▶ **What this task involves**
Where a line in the records below contains the string "سرعت", tally it; give only the final number.

########

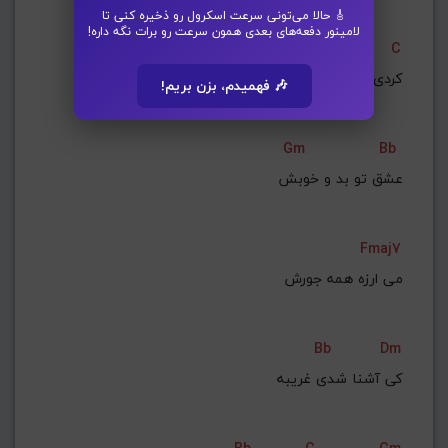
🎸 حالا می‌تونی سرعت اسکرول رو ذخیره کنی تا
لامینور دفعه‌های بعدی همون سرعت رو برات نگه داره!
Am
Bb
C
ﻛﺮدی از ﻫﻤﻪ دورش
🎶 فهمیدم، بزن بریم!
Gm
Bb
ﻋﺸﻖ ﺗﻮ ﺑﺪ و ﺧﻮﺑﺶ
Fmaj7
ﻣﻰ ارزه ﻫﻤﻪ ﺟﻮرش
Bb
Dm
ﻛﻰ آﺷﻨﺎ ﺷﺪی ﻏﺮﻳﺒﻪ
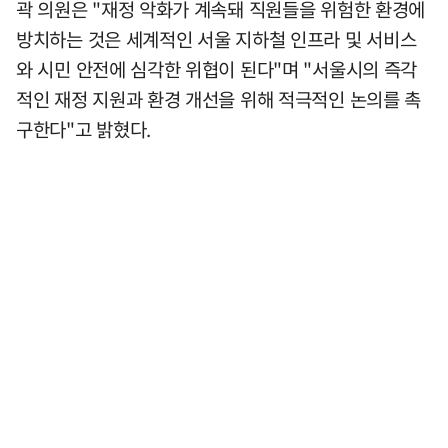
곽 의원은 "재정 악화가 계속돼 직원들을 위험한 환경에
방치하는 것은 세계적인 서울 지하철 인프라 및 서비스
와 시민 안전에 심각한 위협이 된다"며 "서울시의 즉각
적인 재정 지원과 환경 개선을 위해 적극적인 논의를 촉
구한다"고 밝혔다.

########

▶ **Exercise answer**
2